Copy out the rows below, swapping each "approximately" for "roughly" and leaving every other word untouched.

(Stored data)

════════════════════

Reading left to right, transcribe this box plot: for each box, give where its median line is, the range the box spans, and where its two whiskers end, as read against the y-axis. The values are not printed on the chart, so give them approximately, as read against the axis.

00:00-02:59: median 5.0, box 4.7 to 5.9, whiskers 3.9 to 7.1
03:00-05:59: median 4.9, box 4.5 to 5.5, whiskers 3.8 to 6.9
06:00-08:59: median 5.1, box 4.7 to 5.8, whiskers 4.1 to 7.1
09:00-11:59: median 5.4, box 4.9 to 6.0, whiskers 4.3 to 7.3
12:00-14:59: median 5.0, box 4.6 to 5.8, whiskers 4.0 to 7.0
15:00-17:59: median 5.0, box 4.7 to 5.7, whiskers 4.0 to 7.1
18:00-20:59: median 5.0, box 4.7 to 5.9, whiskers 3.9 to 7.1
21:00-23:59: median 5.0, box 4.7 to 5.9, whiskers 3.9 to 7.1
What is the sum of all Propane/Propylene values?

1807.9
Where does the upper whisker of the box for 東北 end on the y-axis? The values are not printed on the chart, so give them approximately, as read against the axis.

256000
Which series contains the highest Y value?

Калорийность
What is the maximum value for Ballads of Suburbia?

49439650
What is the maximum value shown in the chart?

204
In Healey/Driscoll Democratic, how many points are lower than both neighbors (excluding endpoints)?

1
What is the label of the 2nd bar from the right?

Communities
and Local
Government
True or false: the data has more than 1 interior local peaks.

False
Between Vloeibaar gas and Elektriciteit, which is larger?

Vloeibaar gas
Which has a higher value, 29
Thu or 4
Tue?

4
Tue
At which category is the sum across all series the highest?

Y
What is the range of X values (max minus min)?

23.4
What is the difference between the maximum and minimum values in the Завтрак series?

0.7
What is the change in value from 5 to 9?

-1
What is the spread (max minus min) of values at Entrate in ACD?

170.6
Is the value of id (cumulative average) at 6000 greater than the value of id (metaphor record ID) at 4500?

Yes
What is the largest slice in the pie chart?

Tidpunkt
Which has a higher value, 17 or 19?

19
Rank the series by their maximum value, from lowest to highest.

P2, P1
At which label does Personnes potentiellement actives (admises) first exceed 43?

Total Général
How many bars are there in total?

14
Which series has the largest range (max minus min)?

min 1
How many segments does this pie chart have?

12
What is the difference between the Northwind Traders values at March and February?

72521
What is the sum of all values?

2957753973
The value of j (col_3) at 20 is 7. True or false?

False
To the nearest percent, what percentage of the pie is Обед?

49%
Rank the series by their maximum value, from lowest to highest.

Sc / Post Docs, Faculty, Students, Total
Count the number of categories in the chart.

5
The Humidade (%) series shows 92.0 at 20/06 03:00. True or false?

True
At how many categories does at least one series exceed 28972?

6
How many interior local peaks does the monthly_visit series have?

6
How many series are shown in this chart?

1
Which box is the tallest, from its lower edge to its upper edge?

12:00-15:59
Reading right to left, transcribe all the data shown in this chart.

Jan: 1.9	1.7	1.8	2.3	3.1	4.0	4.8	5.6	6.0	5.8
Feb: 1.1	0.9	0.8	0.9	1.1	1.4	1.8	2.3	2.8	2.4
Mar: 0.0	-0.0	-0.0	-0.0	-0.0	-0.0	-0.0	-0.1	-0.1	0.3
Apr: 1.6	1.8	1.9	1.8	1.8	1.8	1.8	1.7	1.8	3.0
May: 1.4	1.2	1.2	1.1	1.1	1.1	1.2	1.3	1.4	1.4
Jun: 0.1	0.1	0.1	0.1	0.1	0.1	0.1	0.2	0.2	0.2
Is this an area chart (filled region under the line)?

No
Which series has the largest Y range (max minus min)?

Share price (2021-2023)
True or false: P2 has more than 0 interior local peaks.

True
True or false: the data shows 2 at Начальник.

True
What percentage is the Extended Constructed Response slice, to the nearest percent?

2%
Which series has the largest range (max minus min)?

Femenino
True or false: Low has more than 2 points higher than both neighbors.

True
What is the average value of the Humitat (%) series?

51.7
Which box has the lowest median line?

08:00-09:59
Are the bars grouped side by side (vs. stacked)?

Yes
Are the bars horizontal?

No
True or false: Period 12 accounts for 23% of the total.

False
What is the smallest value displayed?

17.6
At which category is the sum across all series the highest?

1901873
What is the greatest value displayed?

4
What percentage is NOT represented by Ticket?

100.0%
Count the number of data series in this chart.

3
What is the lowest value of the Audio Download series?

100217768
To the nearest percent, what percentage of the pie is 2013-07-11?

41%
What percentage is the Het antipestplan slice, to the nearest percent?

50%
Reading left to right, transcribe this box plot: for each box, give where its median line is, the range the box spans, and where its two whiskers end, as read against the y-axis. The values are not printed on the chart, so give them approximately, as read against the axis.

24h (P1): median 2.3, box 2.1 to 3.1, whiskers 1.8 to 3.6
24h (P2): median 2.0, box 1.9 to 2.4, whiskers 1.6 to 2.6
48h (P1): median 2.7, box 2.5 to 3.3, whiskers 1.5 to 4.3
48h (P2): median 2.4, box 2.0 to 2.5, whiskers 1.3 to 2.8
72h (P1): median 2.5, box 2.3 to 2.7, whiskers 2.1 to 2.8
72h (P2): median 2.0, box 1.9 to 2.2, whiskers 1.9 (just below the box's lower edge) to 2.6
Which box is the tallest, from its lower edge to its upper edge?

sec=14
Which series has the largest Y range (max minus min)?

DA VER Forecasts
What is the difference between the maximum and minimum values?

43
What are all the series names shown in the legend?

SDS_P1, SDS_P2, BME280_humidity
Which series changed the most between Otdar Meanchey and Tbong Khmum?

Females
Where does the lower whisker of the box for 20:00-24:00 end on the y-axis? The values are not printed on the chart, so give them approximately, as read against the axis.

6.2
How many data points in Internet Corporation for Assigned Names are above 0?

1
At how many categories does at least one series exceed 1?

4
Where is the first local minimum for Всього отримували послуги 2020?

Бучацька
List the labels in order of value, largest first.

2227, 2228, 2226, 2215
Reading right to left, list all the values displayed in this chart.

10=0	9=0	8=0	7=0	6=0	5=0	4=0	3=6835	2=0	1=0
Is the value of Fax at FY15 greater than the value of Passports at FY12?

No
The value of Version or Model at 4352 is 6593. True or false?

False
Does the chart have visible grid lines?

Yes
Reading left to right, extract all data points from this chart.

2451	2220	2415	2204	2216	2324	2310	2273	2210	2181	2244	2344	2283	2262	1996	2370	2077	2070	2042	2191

════════════════════

- **WRITTEN ANSWER**:
Reading left to right, transcribe this box plot: for each box, give where its median line is, the range the box spans, and where its two whiskers end, as read against the y-axis. The values are not printed on the chart, so give them roughly, as read against the axis.

00:00-02:59: median 5.0, box 4.7 to 5.9, whiskers 3.9 to 7.1
03:00-05:59: median 4.9, box 4.5 to 5.5, whiskers 3.8 to 6.9
06:00-08:59: median 5.1, box 4.7 to 5.8, whiskers 4.1 to 7.1
09:00-11:59: median 5.4, box 4.9 to 6.0, whiskers 4.3 to 7.3
12:00-14:59: median 5.0, box 4.6 to 5.8, whiskers 4.0 to 7.0
15:00-17:59: median 5.0, box 4.7 to 5.7, whiskers 4.0 to 7.1
18:00-20:59: median 5.0, box 4.7 to 5.9, whiskers 3.9 to 7.1
21:00-23:59: median 5.0, box 4.7 to 5.9, whiskers 3.9 to 7.1
What is the sum of all Propane/Propylene values?

1807.9
Where does the upper whisker of the box for 東北 end on the y-axis? The values are not printed on the chart, so give them roughly, as read against the axis.

256000
Which series contains the highest Y value?

Калорийность
What is the maximum value for Ballads of Suburbia?

49439650
What is the maximum value shown in the chart?

204
In Healey/Driscoll Democratic, how many points are lower than both neighbors (excluding endpoints)?

1
What is the label of the 2nd bar from the right?

Communities
and Local
Government
True or false: the data has more than 1 interior local peaks.

False
Between Vloeibaar gas and Elektriciteit, which is larger?

Vloeibaar gas
Which has a higher value, 29
Thu or 4
Tue?

4
Tue
At which category is the sum across all series the highest?

Y
What is the range of X values (max minus min)?

23.4
What is the difference between the maximum and minimum values in the Завтрак series?

0.7
What is the change in value from 5 to 9?

-1
What is the spread (max minus min) of values at Entrate in ACD?

170.6
Is the value of id (cumulative average) at 6000 greater than the value of id (metaphor record ID) at 4500?

Yes
What is the largest slice in the pie chart?

Tidpunkt
Which has a higher value, 17 or 19?

19
Rank the series by their maximum value, from lowest to highest.

P2, P1
At which label does Personnes potentiellement actives (admises) first exceed 43?

Total Général
How many bars are there in total?

14
Which series has the largest range (max minus min)?

min 1
How many segments does this pie chart have?

12
What is the difference between the Northwind Traders values at March and February?

72521
What is the sum of all values?

2957753973
The value of j (col_3) at 20 is 7. True or false?

False
To the nearest percent, what percentage of the pie is Обед?

49%
Rank the series by their maximum value, from lowest to highest.

Sc / Post Docs, Faculty, Students, Total
Count the number of categories in the chart.

5
The Humidade (%) series shows 92.0 at 20/06 03:00. True or false?

True
At how many categories does at least one series exceed 28972?

6
How many interior local peaks does the monthly_visit series have?

6
How many series are shown in this chart?

1
Which box is the tallest, from its lower edge to its upper edge?

12:00-15:59
Reading right to left, transcribe all the data shown in this chart.

Jan: 1.9	1.7	1.8	2.3	3.1	4.0	4.8	5.6	6.0	5.8
Feb: 1.1	0.9	0.8	0.9	1.1	1.4	1.8	2.3	2.8	2.4
Mar: 0.0	-0.0	-0.0	-0.0	-0.0	-0.0	-0.0	-0.1	-0.1	0.3
Apr: 1.6	1.8	1.9	1.8	1.8	1.8	1.8	1.7	1.8	3.0
May: 1.4	1.2	1.2	1.1	1.1	1.1	1.2	1.3	1.4	1.4
Jun: 0.1	0.1	0.1	0.1	0.1	0.1	0.1	0.2	0.2	0.2
Is this an area chart (filled region under the line)?

No
Which series has the largest Y range (max minus min)?

Share price (2021-2023)
True or false: P2 has more than 0 interior local peaks.

True
True or false: the data shows 2 at Начальник.

True
What percentage is the Extended Constructed Response slice, to the nearest percent?

2%
Which series has the largest range (max minus min)?

Femenino
True or false: Low has more than 2 points higher than both neighbors.

True
What is the average value of the Humitat (%) series?

51.7
Which box has the lowest median line?

08:00-09:59
Are the bars grouped side by side (vs. stacked)?

Yes
Are the bars horizontal?

No
True or false: Period 12 accounts for 23% of the total.

False
What is the smallest value displayed?

17.6
At which category is the sum across all series the highest?

1901873
What is the greatest value displayed?

4
What percentage is NOT represented by Ticket?

100.0%
Count the number of data series in this chart.

3
What is the lowest value of the Audio Download series?

100217768
To the nearest percent, what percentage of the pie is 2013-07-11?

41%
What percentage is the Het antipestplan slice, to the nearest percent?

50%
Reading left to right, transcribe this box plot: for each box, give where its median line is, the range the box spans, and where its two whiskers end, as read against the y-axis. The values are not printed on the chart, so give them roughly, as read against the axis.

24h (P1): median 2.3, box 2.1 to 3.1, whiskers 1.8 to 3.6
24h (P2): median 2.0, box 1.9 to 2.4, whiskers 1.6 to 2.6
48h (P1): median 2.7, box 2.5 to 3.3, whiskers 1.5 to 4.3
48h (P2): median 2.4, box 2.0 to 2.5, whiskers 1.3 to 2.8
72h (P1): median 2.5, box 2.3 to 2.7, whiskers 2.1 to 2.8
72h (P2): median 2.0, box 1.9 to 2.2, whiskers 1.9 (just below the box's lower edge) to 2.6
Which box is the tallest, from its lower edge to its upper edge?

sec=14
Which series has the largest Y range (max minus min)?

DA VER Forecasts
What is the difference between the maximum and minimum values?

43
What are all the series names shown in the legend?

SDS_P1, SDS_P2, BME280_humidity
Which series changed the most between Otdar Meanchey and Tbong Khmum?

Females
Where does the lower whisker of the box for 20:00-24:00 end on the y-axis? The values are not printed on the chart, so give them roughly, as read against the axis.

6.2
How many data points in Internet Corporation for Assigned Names are above 0?

1
At how many categories does at least one series exceed 1?

4
Where is the first local minimum for Всього отримували послуги 2020?

Бучацька
List the labels in order of value, largest first.

2227, 2228, 2226, 2215
Reading right to left, list all the values displayed in this chart.

10=0	9=0	8=0	7=0	6=0	5=0	4=0	3=6835	2=0	1=0
Is the value of Fax at FY15 greater than the value of Passports at FY12?

No
The value of Version or Model at 4352 is 6593. True or false?

False
Does the chart have visible grid lines?

Yes
Reading left to right, extract all data points from this chart.

2451	2220	2415	2204	2216	2324	2310	2273	2210	2181	2244	2344	2283	2262	1996	2370	2077	2070	2042	2191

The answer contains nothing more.